Rakor secara khusus membahas penguatan program penyediaan dan pengelolaan hewan qurban serta dam haji yang berbasis pemberdayaan peternak lokal. Program tersebut dirancang sebagai model integrasi antara ibadah dan penguatan ekonomi umat.
Sejumlah poin strategis yang disepakati dalam forum meliputi penguatan sinergi antara MPM, JATAM, KBIHU Al Mabrur, dan Lazismu; pembentukan tim pelaksana yang terstruktur dan terintegrasi; penyusunan sistem operasional prosedur (SOP) yang syar’i, profesional, dan transparan; serta komitmen menjalankan program secara berkelanjutan.

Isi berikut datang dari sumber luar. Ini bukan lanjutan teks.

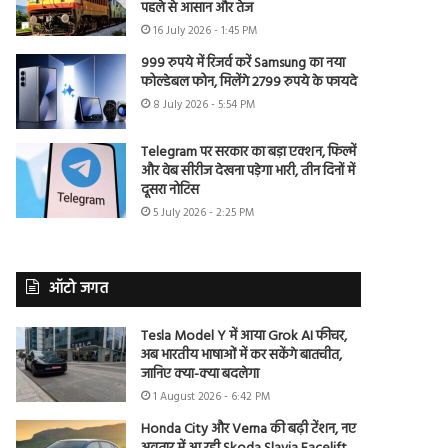
पहले से आसान और तेज
16 July 2026 - 1:45 PM
999 रुपये में रिजर्व करें Samsung का नया
फोल्डेबल फोन, मिलेंगे 2799 रुपये के फायदे
8 July 2026 - 5:54 PM
Telegram पर सरकार का बड़ा एक्शन, फिल्में
और वेब सीरीज देखना पड़ेगा भारी, तीन दिनों में
दूसरा नोटिस
5 July 2026 - 2:25 PM
ऑटो जगत
Tesla Model Y में आया Grok AI फीचर,
अब भारतीय भाषाओं में कर सकेंगे बातचीत,
जानिए क्या-क्या बदलेगा
1 August 2026 - 6:42 PM
Honda City और Verna की बढ़ी टेंशन, नए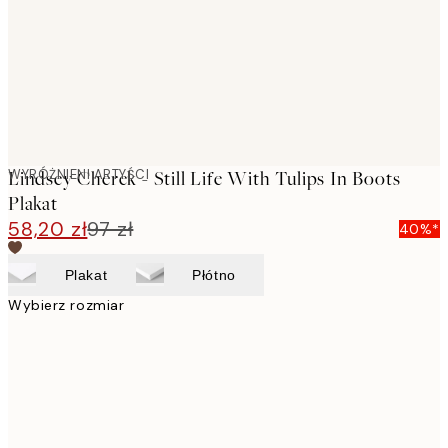
images
WYRÓŻNIENI ARTYŚCI
Lindsey Cherek - Still Life With Tulips In Boots
Plakat
58,20 zł
97 zł
40%*
Plakat
Płótno
Wybierz rozmiar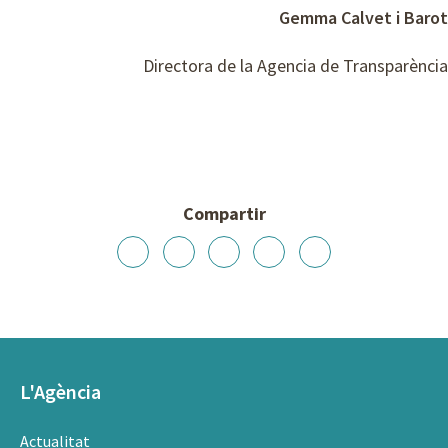
Gemma Calvet i Barot
Directora de la Agencia de Transparència
Compartir
L'Agència
Actualitat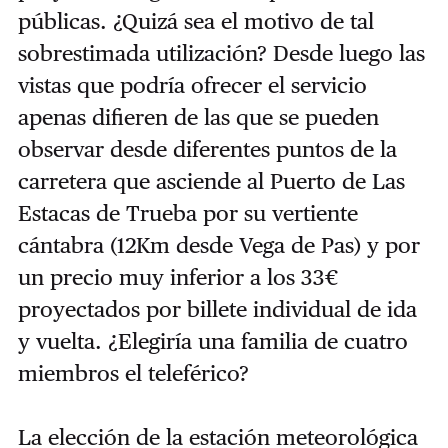
públicas. ¿Quizá sea el motivo de tal
sobrestimada utilización? Desde luego las
vistas que podría ofrecer el servicio
apenas difieren de las que se pueden
observar desde diferentes puntos de la
carretera que asciende al Puerto de Las
Estacas de Trueba por su vertiente
cántabra (12Km desde Vega de Pas) y por
un precio muy inferior a los 33€
proyectados por billete individual de ida
y vuelta. ¿Elegiría una familia de cuatro
miembros el teleférico?
La elección de la estación meteorológica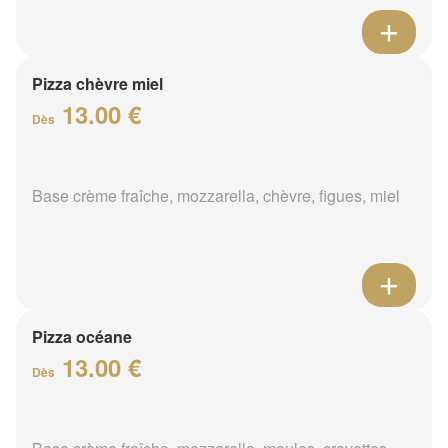
Pizza chèvre miel
13.00 €
Dès
Base crème fraîche, mozzarella, chèvre, figues, miel
Pizza océane
13.00 €
Dès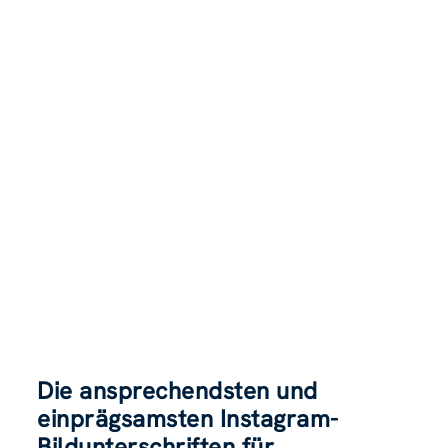
Die ansprechendsten und
einprägsamsten Instagram-
Bildunterschriften für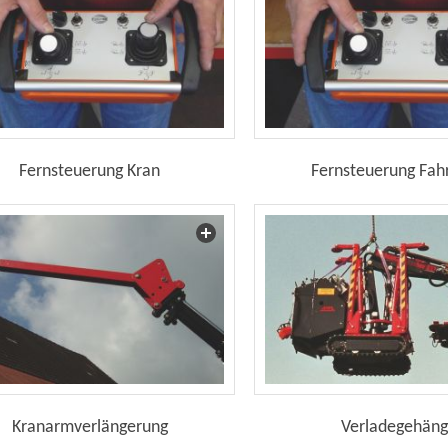
Fernsteuerung Kran
Fernsteuerung Fah
Kranarmverlängerung
Verladegehän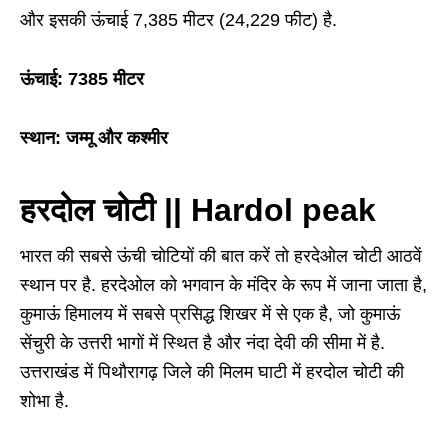
और इसकी ऊंचाई 7,385 मीटर (24,229 फीट) है.
ऊंचाई: 7385 मीटर
स्थान: जम्मू और कश्मीर
हरदोल चोटी || Hardol peak
भारत की सबसे ऊंची चोटियों की बात करें तो हरदेओल चोटी आठवें
स्थान पर है. हरदेओल को भगवान के मंदिर के रूप में जाना जाता है,
कुमाऊं हिमालय में सबसे प्रसिद्ध शिखर में से एक है, जो कुमाऊं
सेंचुरी के उत्तरी भागों में स्थित है और नंदा देवी की सीमा में है.
उत्तराखंड में पिथौरागढ़ जिले की मिलम घाटी में हरदोल चोटी की
शोभा है.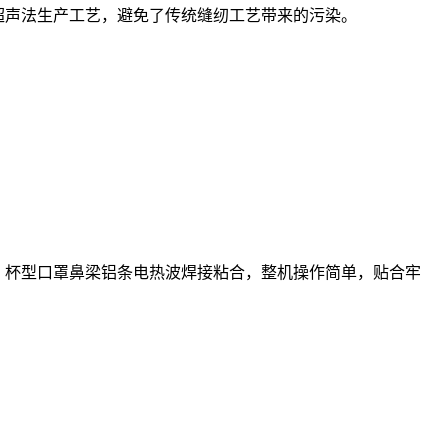
化超声法生产工艺，避免了传统缝纫工艺带来的污染。
罩，杯型口罩鼻梁铝条电热波焊接粘合，整机操作简单，贴合牢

Melalui rakor ini, MPM PDM Cilacap menegaskan komitmennya untuk menghadirkan program berbasis ibadah yang tidak hanya bernilai spiritual, tetapi juga berdampak nyata dalam pemberdayaan ekonomi umat.
Kegiatan ditutup pukul 13.00 WIB dengan semangat kebersamaan dan komitmen untuk segera menindaklanjuti hasil-hasil kesepakatan dalam bentuk aksi nyata di lapangan.